Earlier this month, CNN Expansión reported that the Saudi government aimed to prohibit the Blackberry Messenger service, since it is considered a threat to national security because the service doesn’t allow the government to intercept messages.

Blackberry has become very popular among single young people, who use it as a way to connect with men or women in a society where gender segregation is strictly imposed. Although negotiations continue between Blackberry and the government, the government itself is “modernizing” its control tactics.

The Global Voices Blog has recently reported that the Saudi government is currently using a system that informs male guardians whenever a woman, who is their dependant, has traveled outside the country. Wajeha Al Huwaider, a women’s rights activist, was the first one to alert the media about this system, on which the Saudi government has refused to comment.

Eman Al Nafjan, a female Saudi blogger whose husband received a text when she recently left the country, explains how the system works: with the new tracking system, men may sign up for an online service which allows them to receive SMS notifications that let them know once a woman has left the country. A third party related to the government provides the service. As Malik reports in her article, it is not clear what the exact purpose of this measure is, since women who leave the country have already gotten permission from their guardians.

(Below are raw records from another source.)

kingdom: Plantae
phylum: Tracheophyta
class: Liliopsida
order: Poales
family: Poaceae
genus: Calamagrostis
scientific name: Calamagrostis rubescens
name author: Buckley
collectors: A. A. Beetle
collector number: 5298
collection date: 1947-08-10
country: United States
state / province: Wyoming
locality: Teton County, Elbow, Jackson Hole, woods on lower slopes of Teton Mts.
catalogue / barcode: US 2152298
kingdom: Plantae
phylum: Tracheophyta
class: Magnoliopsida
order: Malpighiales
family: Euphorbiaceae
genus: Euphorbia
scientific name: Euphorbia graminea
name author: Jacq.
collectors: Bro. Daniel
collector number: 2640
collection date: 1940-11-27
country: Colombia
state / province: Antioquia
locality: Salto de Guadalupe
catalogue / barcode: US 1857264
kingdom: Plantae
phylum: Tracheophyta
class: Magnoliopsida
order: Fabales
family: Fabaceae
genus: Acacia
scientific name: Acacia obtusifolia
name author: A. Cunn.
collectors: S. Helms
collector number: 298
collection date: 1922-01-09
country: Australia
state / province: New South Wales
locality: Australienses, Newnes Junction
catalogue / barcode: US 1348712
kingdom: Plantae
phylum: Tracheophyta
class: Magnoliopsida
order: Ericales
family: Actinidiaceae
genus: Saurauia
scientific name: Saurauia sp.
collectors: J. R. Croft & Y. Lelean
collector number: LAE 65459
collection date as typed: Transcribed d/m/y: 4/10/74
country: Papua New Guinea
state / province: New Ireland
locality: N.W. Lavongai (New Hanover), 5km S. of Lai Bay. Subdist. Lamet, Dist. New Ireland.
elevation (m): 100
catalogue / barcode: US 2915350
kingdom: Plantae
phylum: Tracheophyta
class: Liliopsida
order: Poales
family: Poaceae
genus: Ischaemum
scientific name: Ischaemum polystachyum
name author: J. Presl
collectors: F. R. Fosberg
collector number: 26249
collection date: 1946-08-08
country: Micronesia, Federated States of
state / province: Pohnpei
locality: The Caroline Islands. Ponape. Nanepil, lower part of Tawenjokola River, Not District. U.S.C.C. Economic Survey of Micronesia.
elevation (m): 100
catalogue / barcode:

Al Huwaider affirms that, in Saudi Arabia, technology is being misused to oppress women. In addition, Nadya Khalife and Reem Asaad comment, that in addition to the difficulties presented to women who want to travel, this new application represents a threat to women’s freedom of mobility.

It’s not just women who are being tracked, however. Arab News reports that the service allows sponsors to be informed if a worker, who is under their responsibility, has “escaped” or acquired another profession. While some people find it useful in terms of their legal responsibility, others affirm that this will prevent workers to receive help in cases of abuse, especially towards domestic workers, such as maids.

An interesting thing is the fact that some people neither support nor reject the initiative, but instead they complain about the lack of response from Muslim activist groups. A woman explains that if the West had done the same to Muslim women, Muslim activists would have been protesting and complaining about Islamophobia. Although the service is not strange for those who know that women normally depend on their male relatives to perform daily activities in Saudi Arabia, women around the globe mocked and complained about the Saudi system.

However, Dr. Edit Schalaffer, who has performed extensive research on gender issues in the Kingdom, thinks that even though many people are tired of such restrictions, international pressure won’t help. Instead, she suggests, Saudi society should be encouraged to allow change to happen.

In a country where Qur’anic interpretation follows a very strict path, where the clergy has great political power and the Committee for the Propagation of Virtue and the Prevention of Vice looks after “proper” gender segregation and “good” female behavior, the implementation of this system may seem not so bad. However, more than a few women, and men, are having more than enough of such a control from the government.